Elude is the fantasy sequel to Reave written by C. Miller. We start off where we left off in the first book and embark on a journey. Though Aster is finally free from the House in New Bethel, she isn’t free by any means.

Like in Reave, Miller sets the reader up with the hard questions. As a reader, I found myself confused with much of Aster’s actions until she decided to delve the information to a new character and love interest, Jastin. Her actions, though may seem petty in some way, show exactly what she intends to be. She wants to make it hard for her father and everyone else. She wants to be seen as strong, not the weakling they preceive her to be.

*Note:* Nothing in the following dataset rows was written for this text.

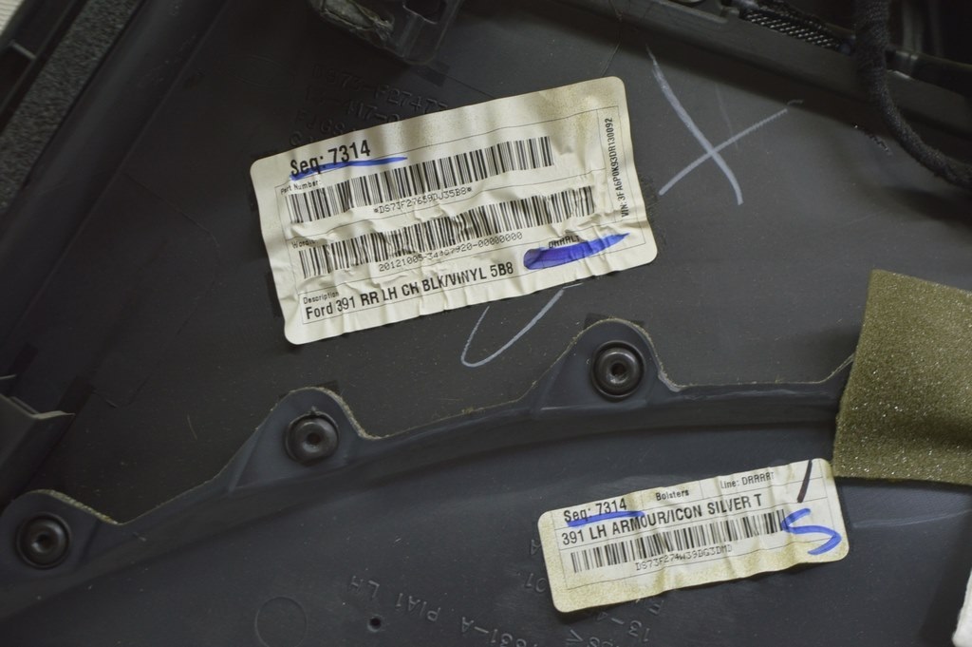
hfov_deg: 24.6
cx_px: 486
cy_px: 324
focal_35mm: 82
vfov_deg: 16.5
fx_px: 2226
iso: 400
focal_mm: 55
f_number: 5.6
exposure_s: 1/20
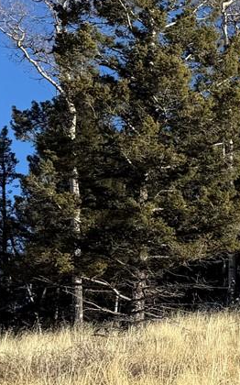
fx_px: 1017
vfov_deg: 21.0
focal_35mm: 97
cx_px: 543
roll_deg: +2.2
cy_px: 334
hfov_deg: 11.5
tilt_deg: +9.6
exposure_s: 1/2445
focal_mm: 6.76
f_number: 1.78
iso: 80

Her frustration makes sense and the actions she took aren’t much different than what I would in her place.

The new characters are dynamic and show a parallel to Aster’s own life. There’s also more about the Reaper lifestyle that her father developed as well as information about Aster’s mother. The new characters: Anders, an ex-lover and friend to Aster’s deceased mother, and Jastin, the partner and best friend of Ahren.

Anders is an awesome older man who treats Aster the way a father should treat his daughter. He is the one we get more information about her mother from. Jastin is the type of character you either hate or love. I love love/hate dynamics and his relationship with Aster does begin that way. Obviously, he’s a new favorite of mine.

But, none of that matters, because in the world Miller created, trust is just a word. Aster and the readers are forced to decide who to trust and for how much. You find yourself disliking the very people you trusted in the first book. In the end, though I loved certain characters, I was forced to be like Aster: deciding not to trust anyone just yet.

There are a bunch of theories I have in my head, my favorite is that mother dearest is actually alive. After all, with a world that forces you to not even trust the people you trust, anything is possible. For now though, I am forced to wait for the next installment.